O hábito de leitura não é apenas um recurso que nos auxilia em tarefas escolares. Todos nós já ouvimos algo como “quem lê tem melhor vocabulário”, “quem lê consegue compreender melhor os enunciados de todas as matérias, não só de Língua Portuguesa”, “quem lê tira melhores notas em todas as matérias” etc etc etc.. Tudo isso pode ser verdade, mas acredito que, além de tudo isso, aquela pessoa que tem a habilidade da leitura é uma pessoa mais atenta aos sentimentos e mais focada na autocompreensão. O leitor aprende a ler as pessoas, além dos textos.
Como conseguir a habilidade leitora se, por quaisquer motivos, você não a conseguiu? É possível criar um leitor?
O primeiro passo é reconhecer a dificuldade. Entender que a leitura é um processo e, para ser vitorioso, há que encarar o passo a passo.
Seja paciente. Comece escolhendo textos curtos, de preferência de autores conhecidos ou de temas universais. As fábulas são um bom começo. O enredo é muitas vezes bastante familiar, mesmo assim não “queime” etapas. Importante manter o ritmo de leitura, com poucas interrupções. Desenvolva uma leitura atenta. Se há vocábulos que desconhece, tente primeiramente procurar compreendê-los pelo contexto; caso as dúvidas permaneçam, recorra ao dicionário. Ao final, procure fixar a “moral da fábula”: por que se chegou a x conclusão? O que levou ao desfecho, qual o encadeamento dos fatos?

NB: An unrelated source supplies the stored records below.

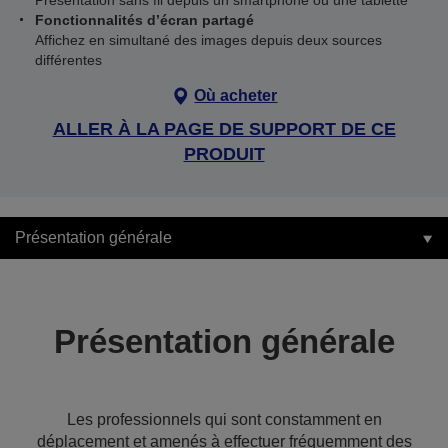
Présentation sans fil depuis un smartphone ou une tablette
Fonctionnalités d’écran partagé
Affichez en simultané des images depuis deux sources
différentes
Où acheter
ALLER À LA PAGE DE SUPPORT DE CE
PRODUIT
Présentation générale
Présentation générale
Les professionnels qui sont constamment en
déplacement et amenés à effectuer fréquemment des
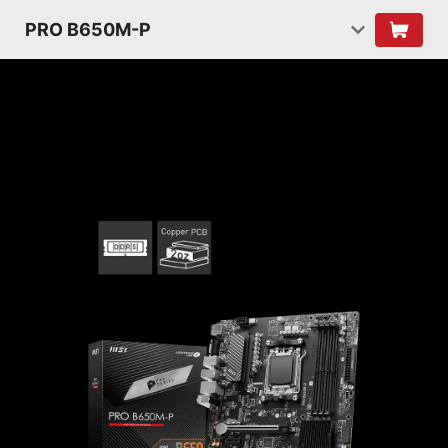
PRO B650M-P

Crie uma tabela de tarefas, leia todos os dias. Tente fixar o hábito: vou ler durante x minutos ao final da tarde, ou depois do jantar, ou antes de sair de casa.
Procure separar temas de que goste, assuntos que ache interessantes. Em um primeiro estágio, mescle textos narrativos (sugiro as fábulas) com pequenos textos jornalísticos. O importante é, ao término da leitura, conseguir uma súmula do material lido, seja na forma de um resumo escrito ou uma retrospectiva mental.
A leitura é um hábito solitário, mas não precisa ser necessariamente autodidata. No GARRAFAS AO MAR anterior, comparei hábito de leitura com natação. Ter um instrutor é ter um facilitador no aprendizado. Idem para a leitura. Procure comentar, com amigos, professores ou bibliotecário, suas conquistas literárias. Diga o que gosta ou não em cada texto, peça sugestões de leituras. Mas atenção! Ninguém deve ler algo apenas porque é de um autor da moda ou que tenha relevância! Lembre-se que o hábito vem com um processo e um texto mais denso, em momento inicial, pode “afogar” o candidato a leitor…
Escolha com critério um livro mais encorpado. Um assunto que o atraia, um determinado gênero literário com que tenha mais afinidade ou algo mais genérico, um “livro de aventuras”, por exemplo. Gosto de recomendar A ILHA DO TESOURO, de Robert Louis Stevenson. Há várias traduções acessíveis no mercado brasileiro. O enredo e os personagens são cativantes.
Mas qualquer que seja o livro escolhido, marque uma meta a cumprir, x paginas todos os dias. Use um marcador para sinalizar onde parou. Ainda faça um resumo ao término das x páginas ou x capítulos, “o que o escritor quis me passar? Quem era o personagem Tal, ou o que aconteceu com ele?”
Ao término desse primeiro livro, seria bom conversar sobre ele com alguém, dar a sua opinião a respeito do enredo, do que você captou das intenções dos personagens.
No primeiro ano de leituras sequentes (lembre-se, é um processo… um ano é um período bem adequado para cristalizar um hábito), faça uma síntese do que conseguiu. Destaque, dessa lista, os livros que mais o atraíram. Talvez você descubra que tem um gênero favorito. Que bom! Pode agora ampliar seu repertório; selecione autores que acha relevantes na história mundial, arrisque-se a uma leitura mais sofisticada. Mas lembre-se também de que não é obrigado a gostar de tudo que lê, há preferências pessoais que não podem ser minimizadas.
Se você já está na etapa de identificar autores ou obras favoritas, parabéns. É provável que o hábito da leitura se firmou em sua vida. A partir daí, é seguir adiante… há um universo de livros incríveis, esperando por você.